On this page https://en.wikipedia.org/wiki/Principle_of_bivalence :
Intuitionistic logic is a two-valued logic but the law of excluded middle does not hold.
On this page https://en.wikipedia.org/wiki/Truth_value :
In intuitionistic logic, and more generally, constructive mathematics, statements are assigned a truth value only if they can be given a constructive proof. It starts with a set of axioms, and a statement is true if one can build a proof of the statement from those axioms. A statement is false if one can deduce a contradiction from it. This leaves open the possibility of statements that have not yet been assigned a truth value. Unproven statements in intuitionistic logic are not given an intermediate truth value (as is sometimes mistakenly asserted). Indeed, one can prove that they have no third truth value, a result dating back to Glivenko in 1928.[3]
Instead, statements simply remain of unknown truth value, until they are either proven or disproven.
Could you explain to me what does it mean ? Is intuitionist logic two-valued and there is a subtlety, or is the first quote wrong as asserted by the second ?
Best Answer
First, give us a definition of what it means for a logic to be $n$-valued; then, we'll be able to tell whether intuitionistic logic is 2-valued or not.
Since there is no standard, widely-accepted notion or definition of "$n$-valued logic" at all, discussion regarding whether a given logic is $n$-valued or not tend to be very confused at best.

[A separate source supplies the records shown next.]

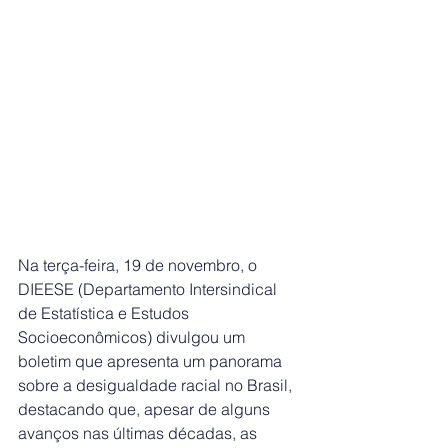
Na terça-feira, 19 de novembro, o 
DIEESE (Departamento Intersindical 
de Estatística e Estudos 
Socioeconômicos) divulgou um 
boletim que apresenta um panorama 
sobre a desigualdade racial no Brasil, 
destacando que, apesar de alguns 
avanços nas últimas décadas, as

The discussion on Wikipedia is no exception in this regard.
One could define many different notions of $n$-valuedness. Below, I consider four possible such definitions.
In algebraic logic, one has a notion of $n$-valued semantics. This is not the definition we have in mind when we say that classical logic is 2-valued, since, while classical propositional logic has a complete 2-valued semantics, it also has a complete 4-valued semantics, where the four possible truth values are the sets $\emptyset, \{1\}, \{2\}, \{1,2\}$, conjunction is interpreted as intersection, and the negation of $x$ is interpreted as the relative complement $\{1,2\} \setminus x$. Saying that classical logic is therefore a 4-valued logic would be weird and confusing, to say the least. On the other hand, intuitionistic logic cannot have a complete $n$-valued semantics for any natural number $n$.

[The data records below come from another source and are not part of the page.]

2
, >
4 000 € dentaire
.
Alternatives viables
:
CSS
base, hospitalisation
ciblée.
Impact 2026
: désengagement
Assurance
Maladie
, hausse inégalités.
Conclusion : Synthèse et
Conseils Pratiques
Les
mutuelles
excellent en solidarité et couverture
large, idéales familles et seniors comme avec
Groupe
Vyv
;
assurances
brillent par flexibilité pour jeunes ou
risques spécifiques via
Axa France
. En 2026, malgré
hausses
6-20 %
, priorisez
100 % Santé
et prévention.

We could also try to pin down the notion of $n$-valuedness internally, without committing to a particular semantics. E.g. one could say that a subsystem of classical logic has no more than $n$ truth values if $$\bigvee_{0 \leq i \leq n} \bigvee_{0 \leq j < i} (A_i \leftrightarrow A_j)$$ is a tautology, i.e. out of every $n$ formulas, at least two are logically equivalent. Then, as expected, classical logic has no more than 2 truth values since $(A_1 \leftrightarrow A_0) \vee (A_2 \leftrightarrow A_0) \vee (A_2 \leftrightarrow A_1)$ is a classical tautology, and is not $1$-valued since $A_1 \leftrightarrow A_0$ is not a classical tautology. However, using the disjunction property, one can again show that intuitionistic logic is not $n$-valued in this sense for any $n \in \mathbb{N}$.
The Wikipedia page links a Stanford Encyclopedia of Philosophy article, which implicitly uses another ad-hoc definition of truth value. The basic story is as follows: we can say that a logic "admits $n$ truth values" if we can find $n$ formulas $f_1(P),\dots,f_n(P)$ in one free propositional variable $P$, so that we can prove $f_i(P) \rightarrow \neg f_j(P)$ for all $i \neq j$, and for each $f_n$ we can find some formula $X_n$ for which $f_n(X_n)$ has a proof in our logic. In this sense classical logic admits at least 2 truth values: we can take $f_1(P) = P$, $X_1 = P \vee \neg P$, $f_2(P) = \neg P$ and $X_2 = P \wedge \neg P$. Using a result from Glivenko's 1928 paper, one can show that it's not possible to extend this set $f_1,f_2$ with any third $f_3$ and $X_3$, even in intuitionistic logic: no "third truth value" is ever taken. Using later results of Rieger and Nishimura, one can prove a much stronger statement: for any 3 formulas $A_1,A_2,A_3$ in one free propositional variable $P$, at least one of $A_i \rightarrow A_j$ with $i \neq j$ is always an intuitionistic tautology. In this sense, intuitionistic logic admits only two truth values, as does classical logic.
There are, of course, systems that people traditionally call systems of many-valued logic, such as Łukasiewicz's 3-valued logic, or Belnap's four-valued logic. But these are just traditional names, and do not fall under any general definition of $n$-valued logic. In particular, intuitionistic logic is not usually included at all in the study of "many-valued logic".
Again, none of these definitions are standard or widely used across logic. This should answer your main question: there is a subtlety, namely that since "$n$-valuedness of a logic" doesn't actually have a standard definition, whether intuitionistic logic is two-valued or not will depend on the definition you choose to adopt.